Strategic and Operational Overview

  • Maintained a fatality-free record for 27 consecutive months, supporting strong operational performance.

  • Focused on ESG goals, asset optimization, diversification, and disciplined capital allocation.

  • South African export saleable production for H1 2025 expected at 6.4Mt, up from 6.2Mt in H1 2024, driven by improved rail and underground output.

  • Australian Ensham production for H1 2025 forecast at 1.6Mt, down from 2.1Mt in H1 2024 due to challenging geology, with improvement expected in H2.

  • Goedehoop and Isibonelo mines are nearing end-of-life, with restructuring processes underway.
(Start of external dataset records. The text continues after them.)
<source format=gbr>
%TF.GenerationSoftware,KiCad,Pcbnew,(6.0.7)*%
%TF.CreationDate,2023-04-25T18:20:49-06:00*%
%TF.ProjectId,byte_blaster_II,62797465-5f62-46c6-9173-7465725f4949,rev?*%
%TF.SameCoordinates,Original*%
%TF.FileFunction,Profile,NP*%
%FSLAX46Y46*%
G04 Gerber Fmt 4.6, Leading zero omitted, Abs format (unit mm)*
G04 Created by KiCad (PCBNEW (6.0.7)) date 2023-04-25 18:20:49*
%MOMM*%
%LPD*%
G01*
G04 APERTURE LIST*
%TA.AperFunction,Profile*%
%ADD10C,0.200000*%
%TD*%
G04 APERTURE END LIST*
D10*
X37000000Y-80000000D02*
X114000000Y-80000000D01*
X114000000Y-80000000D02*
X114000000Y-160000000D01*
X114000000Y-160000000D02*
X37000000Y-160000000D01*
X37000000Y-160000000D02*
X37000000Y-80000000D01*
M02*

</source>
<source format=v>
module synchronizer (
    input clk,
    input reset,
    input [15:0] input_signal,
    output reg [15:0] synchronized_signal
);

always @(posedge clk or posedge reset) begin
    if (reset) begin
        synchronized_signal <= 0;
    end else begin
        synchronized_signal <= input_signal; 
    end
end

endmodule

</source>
Market Environment and Pricing

  • South African coal prices fell 12% and Australian prices dropped 24% year-on-year, with realized prices down 15% and 11% respectively.
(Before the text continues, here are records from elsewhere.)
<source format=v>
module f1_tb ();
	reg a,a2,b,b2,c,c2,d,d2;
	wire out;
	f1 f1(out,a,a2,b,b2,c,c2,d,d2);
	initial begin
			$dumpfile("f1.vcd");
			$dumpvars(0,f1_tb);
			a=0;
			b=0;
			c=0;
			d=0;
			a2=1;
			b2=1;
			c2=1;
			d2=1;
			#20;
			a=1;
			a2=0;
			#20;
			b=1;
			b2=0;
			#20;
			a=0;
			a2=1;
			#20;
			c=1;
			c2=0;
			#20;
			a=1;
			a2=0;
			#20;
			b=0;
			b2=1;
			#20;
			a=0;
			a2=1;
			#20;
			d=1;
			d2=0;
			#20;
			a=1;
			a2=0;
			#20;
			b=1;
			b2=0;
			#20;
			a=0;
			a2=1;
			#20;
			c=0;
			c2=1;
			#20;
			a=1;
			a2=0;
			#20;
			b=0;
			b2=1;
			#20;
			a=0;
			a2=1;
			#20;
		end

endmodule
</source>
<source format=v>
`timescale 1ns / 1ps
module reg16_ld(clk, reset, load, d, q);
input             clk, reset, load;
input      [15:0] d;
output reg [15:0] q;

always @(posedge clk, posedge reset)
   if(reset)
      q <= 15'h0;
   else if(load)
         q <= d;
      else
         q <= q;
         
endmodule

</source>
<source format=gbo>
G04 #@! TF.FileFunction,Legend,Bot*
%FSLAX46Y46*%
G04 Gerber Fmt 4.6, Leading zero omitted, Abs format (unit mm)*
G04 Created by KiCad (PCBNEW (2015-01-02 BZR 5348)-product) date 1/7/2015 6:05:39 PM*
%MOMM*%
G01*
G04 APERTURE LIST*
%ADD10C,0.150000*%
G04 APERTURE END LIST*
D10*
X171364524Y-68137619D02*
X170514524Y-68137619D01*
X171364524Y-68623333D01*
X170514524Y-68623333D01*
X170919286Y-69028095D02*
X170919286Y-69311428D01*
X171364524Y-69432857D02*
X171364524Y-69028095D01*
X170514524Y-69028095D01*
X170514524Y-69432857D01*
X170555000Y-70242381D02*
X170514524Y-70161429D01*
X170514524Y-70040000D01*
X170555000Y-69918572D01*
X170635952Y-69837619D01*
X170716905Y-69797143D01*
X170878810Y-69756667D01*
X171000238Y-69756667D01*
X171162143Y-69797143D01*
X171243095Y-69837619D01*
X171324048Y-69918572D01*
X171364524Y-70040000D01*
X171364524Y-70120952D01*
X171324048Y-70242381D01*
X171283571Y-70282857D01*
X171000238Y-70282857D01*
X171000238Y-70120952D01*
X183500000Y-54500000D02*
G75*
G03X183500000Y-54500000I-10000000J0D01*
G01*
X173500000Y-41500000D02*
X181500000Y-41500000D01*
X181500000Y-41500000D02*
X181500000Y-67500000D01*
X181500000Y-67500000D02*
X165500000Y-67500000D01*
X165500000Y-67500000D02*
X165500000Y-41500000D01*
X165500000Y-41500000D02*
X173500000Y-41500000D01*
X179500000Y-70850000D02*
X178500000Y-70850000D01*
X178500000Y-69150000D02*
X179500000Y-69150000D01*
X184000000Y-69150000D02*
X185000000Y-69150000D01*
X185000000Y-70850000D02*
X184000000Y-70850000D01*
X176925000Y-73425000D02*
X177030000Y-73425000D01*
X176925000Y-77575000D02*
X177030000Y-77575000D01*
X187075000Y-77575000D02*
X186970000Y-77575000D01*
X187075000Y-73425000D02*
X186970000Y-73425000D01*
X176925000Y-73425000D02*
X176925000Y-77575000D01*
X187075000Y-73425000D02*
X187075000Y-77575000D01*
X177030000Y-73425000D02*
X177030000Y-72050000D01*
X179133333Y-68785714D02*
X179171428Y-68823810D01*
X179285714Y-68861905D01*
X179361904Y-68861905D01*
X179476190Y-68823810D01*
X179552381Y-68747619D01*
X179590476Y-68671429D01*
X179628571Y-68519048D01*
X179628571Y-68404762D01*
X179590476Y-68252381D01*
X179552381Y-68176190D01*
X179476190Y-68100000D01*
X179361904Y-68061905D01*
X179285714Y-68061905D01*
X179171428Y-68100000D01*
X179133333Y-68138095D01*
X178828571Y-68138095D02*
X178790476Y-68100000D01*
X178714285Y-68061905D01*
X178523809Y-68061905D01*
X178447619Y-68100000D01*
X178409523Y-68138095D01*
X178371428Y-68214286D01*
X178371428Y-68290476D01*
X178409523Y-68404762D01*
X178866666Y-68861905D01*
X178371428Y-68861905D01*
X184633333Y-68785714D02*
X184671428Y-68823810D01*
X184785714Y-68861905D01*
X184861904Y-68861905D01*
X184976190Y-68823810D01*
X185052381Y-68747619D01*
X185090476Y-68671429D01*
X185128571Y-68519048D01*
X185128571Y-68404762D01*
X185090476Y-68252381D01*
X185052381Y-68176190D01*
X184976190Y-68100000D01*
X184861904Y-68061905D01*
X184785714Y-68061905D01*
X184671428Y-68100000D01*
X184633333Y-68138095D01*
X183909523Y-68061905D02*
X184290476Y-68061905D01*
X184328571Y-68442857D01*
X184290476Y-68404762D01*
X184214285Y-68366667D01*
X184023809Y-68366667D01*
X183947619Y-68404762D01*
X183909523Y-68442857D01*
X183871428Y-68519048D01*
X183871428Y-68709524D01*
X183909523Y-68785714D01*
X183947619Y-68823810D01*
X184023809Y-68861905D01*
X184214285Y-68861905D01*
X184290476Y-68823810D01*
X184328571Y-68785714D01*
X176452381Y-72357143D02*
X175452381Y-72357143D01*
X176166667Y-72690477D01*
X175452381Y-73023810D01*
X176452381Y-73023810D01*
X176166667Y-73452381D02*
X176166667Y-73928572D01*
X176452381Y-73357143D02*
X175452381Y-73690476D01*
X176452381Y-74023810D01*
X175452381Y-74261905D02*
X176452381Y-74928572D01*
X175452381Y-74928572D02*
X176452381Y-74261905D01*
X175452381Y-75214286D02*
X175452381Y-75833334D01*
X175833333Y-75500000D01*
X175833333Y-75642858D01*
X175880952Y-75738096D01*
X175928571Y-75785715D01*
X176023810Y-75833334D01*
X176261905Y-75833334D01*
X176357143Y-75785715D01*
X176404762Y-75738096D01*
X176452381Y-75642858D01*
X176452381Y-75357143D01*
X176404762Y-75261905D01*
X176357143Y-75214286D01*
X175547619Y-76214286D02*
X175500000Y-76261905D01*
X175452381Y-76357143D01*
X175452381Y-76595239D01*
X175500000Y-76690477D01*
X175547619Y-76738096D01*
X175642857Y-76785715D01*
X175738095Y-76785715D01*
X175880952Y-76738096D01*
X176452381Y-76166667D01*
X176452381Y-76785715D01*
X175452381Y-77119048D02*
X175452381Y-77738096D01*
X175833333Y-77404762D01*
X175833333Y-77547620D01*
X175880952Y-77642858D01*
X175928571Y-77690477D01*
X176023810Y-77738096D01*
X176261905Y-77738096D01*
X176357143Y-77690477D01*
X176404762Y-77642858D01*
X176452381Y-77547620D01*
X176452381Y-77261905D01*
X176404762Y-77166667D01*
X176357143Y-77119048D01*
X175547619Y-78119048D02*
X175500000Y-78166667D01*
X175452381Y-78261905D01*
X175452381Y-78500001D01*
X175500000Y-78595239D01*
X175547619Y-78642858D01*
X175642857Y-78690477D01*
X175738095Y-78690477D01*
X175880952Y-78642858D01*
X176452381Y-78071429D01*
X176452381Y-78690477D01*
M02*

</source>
  • Richards Bay Benchmark coal price averaged USD91.74/t YTD, down from USD105.30/t in FY 2024; Newcastle Benchmark averaged USD101.71/t, down from USD134.85/t.

  • Realised export price through Richards Bay averaged USD78.37/t YTD, with a 14.6% discount to benchmark, reflecting weaker demand and wider grade differentials.

  • Australian realised export price averaged USD109.93/t, supported by fixed price contracts, but subject to future price adjustments.

  • Market forward curves suggest price recovery in 2026, supporting margin improvement.

Financial and Trading Update

  • Maintained $700 million in currency forwards at just over 19 rand/USD, with $500 million maturing in H2 2025 and $200 million in 2026.

  • South Africa FOB cost per export tonne (excl. royalties) for H1 2025 expected marginally above guidance (R1,210–R1,290/t) due to lower domestic revenue offset.

  • Ensham FOB cost per export tonne (excl. royalties) for H1 2025 expected above guidance (R1,470–R1,580/t) due to lower production.

  • CapEx spend of ZAR 1.2 billion in H1, about one-third of full-year guidance, with spending weighted to H2.

  • Net cash at 30 June 2025 expected between R5.9bn and R6.1bn, with undrawn facilities of R3.2bn.